*Dataset excerpts*
# # # # #
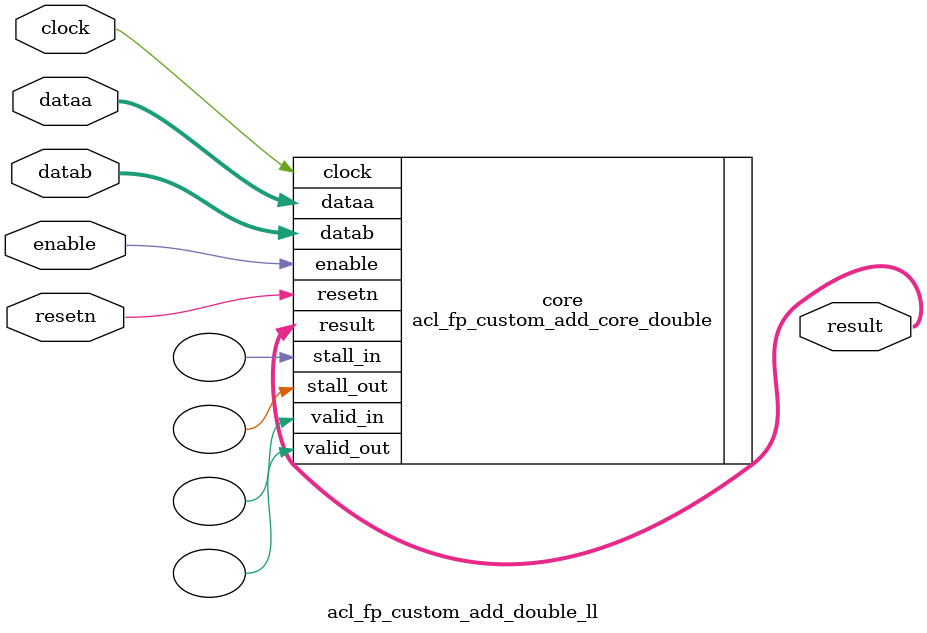
<source format=v>
    


module acl_fp_custom_add_double_ll (
	clock,
  resetn,
	dataa,
	datab,
	result,
  enable);

	input	  enable;
	input	  clock, resetn;
	input	[63:0]  dataa;
	input	[63:0]  datab;
	output [63:0]  result;
  
  // Latency 10
  acl_fp_custom_add_core_double core(
    .clock(clock),
    .resetn(resetn),
    .dataa(dataa),
    .datab(datab),
    .result(result),
    .valid_in(),
    .valid_out(),
    .stall_in(),
    .stall_out(),
    .enable(enable));
	defparam core.HIGH_CAPACITY = 0;
	defparam core.FLUSH_DENORMS = 0;
	defparam core.HIGH_LATENCY = 0;
	defparam core.ROUNDING_MODE = 0;

endmodule

</source>
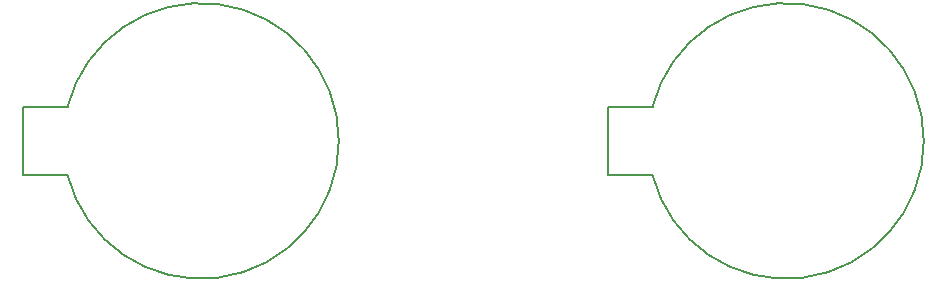
<source format=gbr>
%TF.GenerationSoftware,KiCad,Pcbnew,8.0.8*%
%TF.CreationDate,2025-02-15T13:49:33+02:00*%
%TF.ProjectId,Solder practice heart,536f6c64-6572-4207-9072-616374696365,rev?*%
%TF.SameCoordinates,Original*%
%TF.FileFunction,Legend,Bot*%
%TF.FilePolarity,Positive*%
%FSLAX46Y46*%
G04 Gerber Fmt 4.6, Leading zero omitted, Abs format (unit mm)*
G04 Created by KiCad (PCBNEW 8.0.8) date 2025-02-15 13:49:33*
%MOMM*%
%LPD*%
G01*
G04 APERTURE LIST*
%ADD10C,0.150000*%
G04 APERTURE END LIST*
D10*
%TO.C,BAT1*%
X113960000Y-141330000D02*
X113960000Y-135530000D01*
X117700000Y-135530000D02*
X113960000Y-135530000D01*
X117700000Y-141330000D02*
X113960000Y-141330000D01*
X117700000Y-135530000D02*
G75*
G02*
X117700000Y-141330000I11301935J-2900000D01*
G01*
%TO.C,BAT2*%
X163490000Y-141330000D02*
X163490000Y-135530000D01*
X167230000Y-135530000D02*
X163490000Y-135530000D01*
X167230000Y-141330000D02*
X163490000Y-141330000D01*
X167230000Y-135530000D02*
G75*
G02*
X167230000Y-141330000I11301935J-2900000D01*
G01*
%TD*%
M02*

</source>
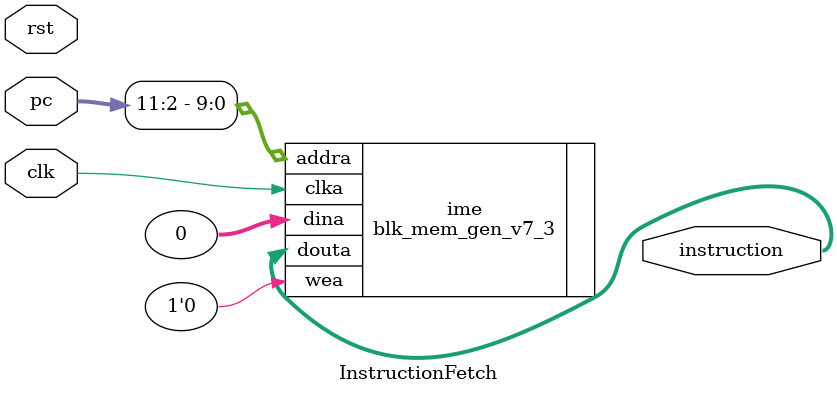
<source format=v>
`timescale 1ns / 1ps
module InstructionFetch(
    input clk,
    input rst,
    input [11:0] pc,
    output [31:0] instruction
    );
	 
	 blk_mem_gen_v7_3 ime (.clka(clk),.wea(1'b0),.addra(pc[11:2]),.dina(32'd0),.douta(instruction));
	 
endmodule

</source>
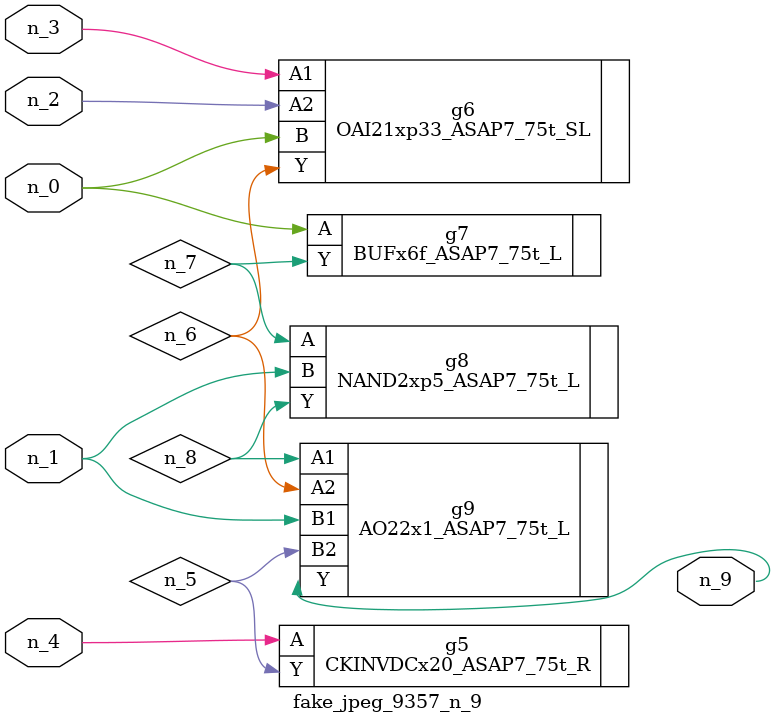
<source format=v>
module fake_jpeg_9357_n_9 (n_3, n_2, n_1, n_0, n_4, n_9);

input n_3;
input n_2;
input n_1;
input n_0;
input n_4;

output n_9;

wire n_8;
wire n_6;
wire n_5;
wire n_7;

CKINVDCx20_ASAP7_75t_R g5 ( 
.A(n_4),
.Y(n_5)
);

OAI21xp33_ASAP7_75t_SL g6 ( 
.A1(n_3),
.A2(n_2),
.B(n_0),
.Y(n_6)
);

BUFx6f_ASAP7_75t_L g7 ( 
.A(n_0),
.Y(n_7)
);

NAND2xp5_ASAP7_75t_L g8 ( 
.A(n_7),
.B(n_1),
.Y(n_8)
);

AO22x1_ASAP7_75t_L g9 ( 
.A1(n_8),
.A2(n_6),
.B1(n_1),
.B2(n_5),
.Y(n_9)
);


endmodule
</source>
# # # # #
Each line above with the word "LIST" needs to be copied.

*EXERCISE ANSWER*
G04 APERTURE LIST*
G04 APERTURE END LIST*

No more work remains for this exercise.